The widespread illiteracy among media and government about religion was demonstrated again only last week on Tim Farron's election as Liberal Democrat leader. As an evangelical Christian, he was subjected, among many other things, to absurd questions about his views on the Levitical proscription of gay sex – as though it's simply impossible that someone should hold a liberal political position alongside a conservative personal one. But in Cameron's world, these are precisely the sort of views that should be challenged.

So the Archbishop's call for a better quality of dialogue is very timely. There's no reason to think that he would disagree with everything that Cameron said. But he speaks powerfully of the need for "face to face" encounter rather than conducting high-volume arguments on social media. He speaks of the need for working together on the great problems of the day rather than in opposition. "Through face-to-face dialogue – by making the localisation of the global work for mutual advantage across different groups – we begin to chip away at the walls that have been erected to separate us," he says.

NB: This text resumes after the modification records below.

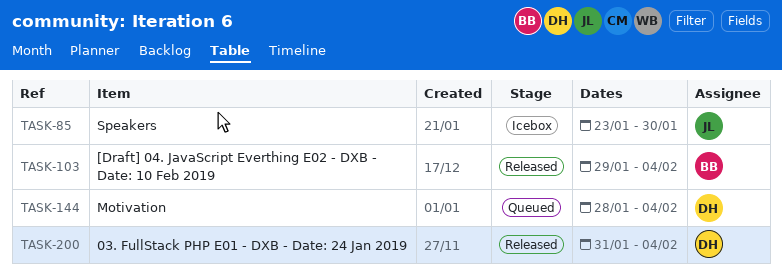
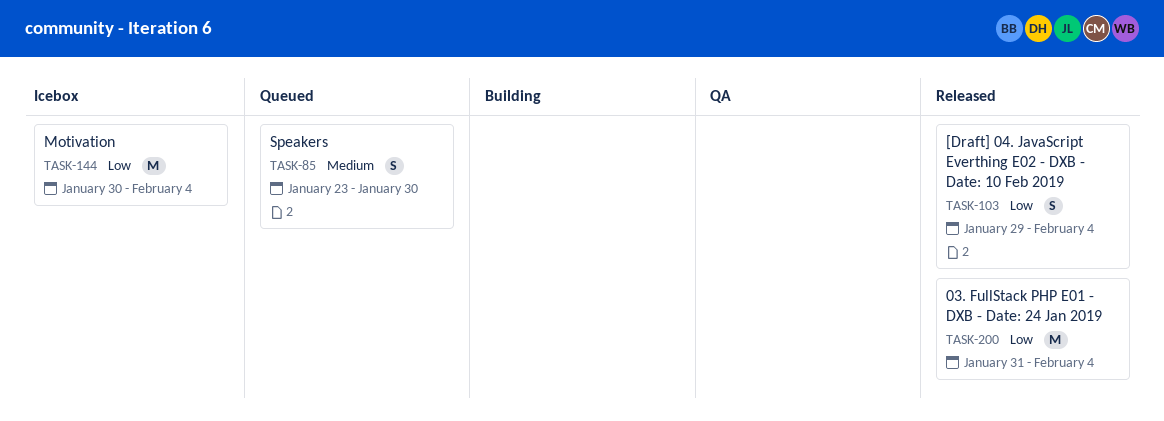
TASK-85, status: Icebox -> Queued
TASK-144, status: Queued -> Icebox
TASK-144, start: Jan 28 -> Jan 30

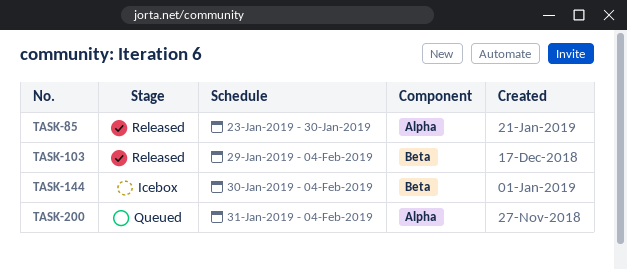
TASK-85, status: Queued -> Released
TASK-200, status: Released -> Queued

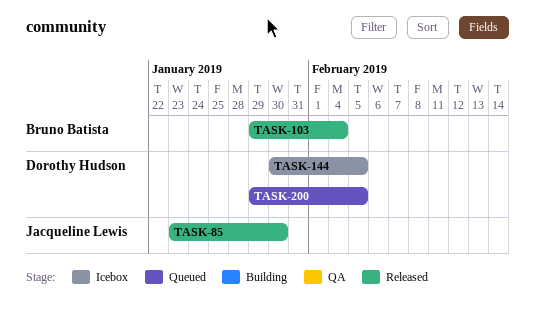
TASK-144, due: Feb 4 -> Feb 5
TASK-200, start: Jan 31 -> Jan 29
TASK-200, due: Feb 4 -> Feb 5

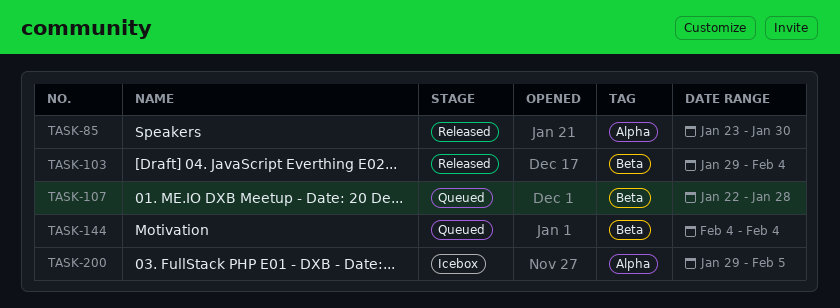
TASK-107: none -> present
TASK-144, status: Icebox -> Queued
TASK-144, start: Jan 30 -> Feb 4
TASK-144, due: Feb 5 -> Feb 4
TASK-200, status: Queued -> Icebox

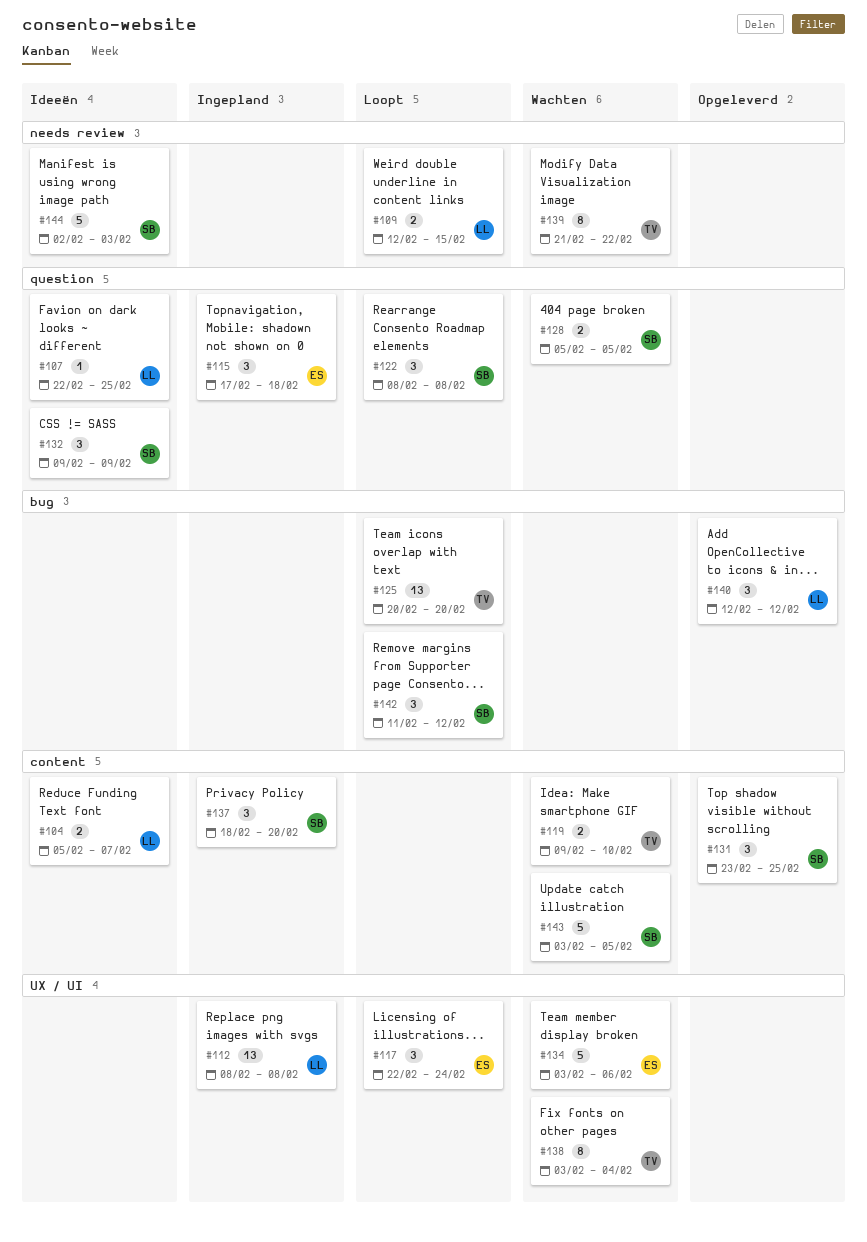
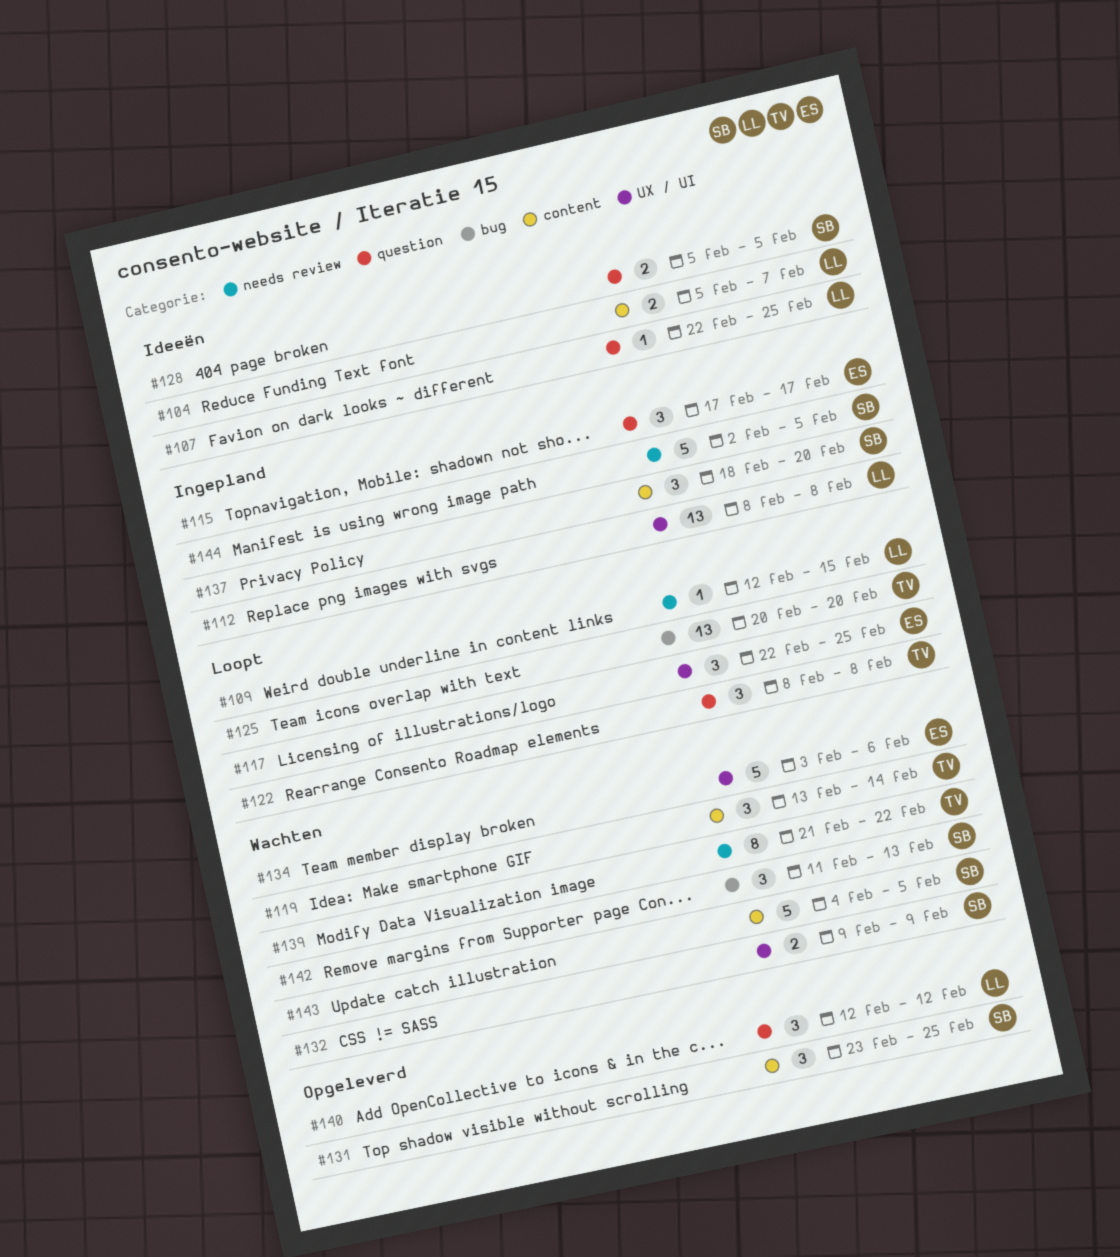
#109, estimate: 2 -> 1
#115, due: Feb 18 -> Feb 17
#117, due: Feb 24 -> Feb 25
#119, estimate: 2 -> 3
#119, start: Feb 9 -> Feb 13
#119, due: Feb 10 -> Feb 14
#122, owner: SB -> TV
#128, status: Wachten -> Ideeën
#132, status: Ideeën -> Wachten
#132, label: question -> UX / UI
#132, estimate: 3 -> 2
#138: present -> none
#140, label: bug -> question
#142, status: Loopt -> Wachten
#142, due: Feb 12 -> Feb 13
#143, start: Feb 3 -> Feb 4
#144, status: Ideeën -> Ingepland
#144, due: Feb 3 -> Feb 5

Welby is not a softy. He calls for "realistic and pragmatic" approaches to security, including a renewed UN mandate. But, he says: "Effective faith literacy requires not only knowledge but an emotional intelligence that enables us to understand the place of faith in other people's lives."

And this face-to-face understanding, he believes, is a profoundly spiritual exercise, reflecting the "transformational power of coming face to face with Jesus Christ". So, he says, "In this way, we will be better able to recognise the diversity and value of each and every human face. And I will say, as a Christian, to recognise the face of God."

Truly engaging Muslims in the struggle against Muslim extremism is an extraordinarily difficult task. But it's far from clear that Cameron has demonstrated the emotional or spiritual intelligence required to see the face of God in someone of another religion. Of course, as prime minister it is not his business to do so. However, he must at least help to create the conditions in which the work of encounter can take place: as Welby says, citing Pope Benedict, "In our face-to-face interactions, we give of ourselves, and in doing so, open up the possibility of a new dialogue and new relationships based on common humanity, rather than on power."

The trouble is that in his account of them, liberal values look far too little like cultural hospitality and far too much like cultural imperialism.